Problem statement
Can you reproduce the rows below word for word, beginning with the first line and continuing through the line that contains "scientific name: Erioptera caliptera"?
* start Entries *
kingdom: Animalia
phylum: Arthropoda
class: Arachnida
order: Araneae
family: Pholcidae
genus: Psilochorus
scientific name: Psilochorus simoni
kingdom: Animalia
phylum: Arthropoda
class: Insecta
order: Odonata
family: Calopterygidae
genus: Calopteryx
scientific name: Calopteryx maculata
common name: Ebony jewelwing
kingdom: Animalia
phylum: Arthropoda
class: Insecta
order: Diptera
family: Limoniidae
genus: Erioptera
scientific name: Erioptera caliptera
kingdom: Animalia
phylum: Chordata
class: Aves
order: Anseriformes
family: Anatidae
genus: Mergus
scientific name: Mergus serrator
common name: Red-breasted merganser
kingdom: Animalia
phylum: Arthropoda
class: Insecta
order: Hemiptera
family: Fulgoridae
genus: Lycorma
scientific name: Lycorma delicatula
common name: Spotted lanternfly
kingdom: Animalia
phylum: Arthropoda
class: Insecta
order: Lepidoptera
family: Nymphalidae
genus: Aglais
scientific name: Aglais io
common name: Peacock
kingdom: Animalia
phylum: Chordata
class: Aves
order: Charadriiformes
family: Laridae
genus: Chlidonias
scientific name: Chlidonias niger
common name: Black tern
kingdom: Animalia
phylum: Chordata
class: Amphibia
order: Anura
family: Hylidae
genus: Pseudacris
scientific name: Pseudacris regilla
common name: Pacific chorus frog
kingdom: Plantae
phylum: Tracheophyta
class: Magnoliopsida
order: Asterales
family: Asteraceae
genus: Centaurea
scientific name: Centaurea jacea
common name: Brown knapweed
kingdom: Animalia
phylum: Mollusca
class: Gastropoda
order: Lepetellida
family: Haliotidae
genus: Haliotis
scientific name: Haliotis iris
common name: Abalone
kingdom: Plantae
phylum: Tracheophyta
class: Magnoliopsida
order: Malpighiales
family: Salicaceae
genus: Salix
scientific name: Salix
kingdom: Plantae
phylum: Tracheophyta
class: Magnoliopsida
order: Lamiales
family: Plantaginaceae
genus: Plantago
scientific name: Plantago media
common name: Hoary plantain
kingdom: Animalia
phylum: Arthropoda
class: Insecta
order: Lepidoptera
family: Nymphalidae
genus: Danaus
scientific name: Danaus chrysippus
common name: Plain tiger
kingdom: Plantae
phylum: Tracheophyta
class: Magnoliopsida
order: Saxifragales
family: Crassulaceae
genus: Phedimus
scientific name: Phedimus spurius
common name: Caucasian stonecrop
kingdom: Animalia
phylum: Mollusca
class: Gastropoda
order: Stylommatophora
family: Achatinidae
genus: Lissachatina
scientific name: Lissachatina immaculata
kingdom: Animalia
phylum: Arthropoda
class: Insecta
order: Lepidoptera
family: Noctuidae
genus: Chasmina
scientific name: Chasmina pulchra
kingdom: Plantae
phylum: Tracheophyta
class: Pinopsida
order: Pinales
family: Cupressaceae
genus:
* end Entries *
Written solution
kingdom: Animalia
phylum: Arthropoda
class: Arachnida
order: Araneae
family: Pholcidae
genus: Psilochorus
scientific name: Psilochorus simoni
kingdom: Animalia
phylum: Arthropoda
class: Insecta
order: Odonata
family: Calopterygidae
genus: Calopteryx
scientific name: Calopteryx maculata
common name: Ebony jewelwing
kingdom: Animalia
phylum: Arthropoda
class: Insecta
order: Diptera
family: Limoniidae
genus: Erioptera
scientific name: Erioptera caliptera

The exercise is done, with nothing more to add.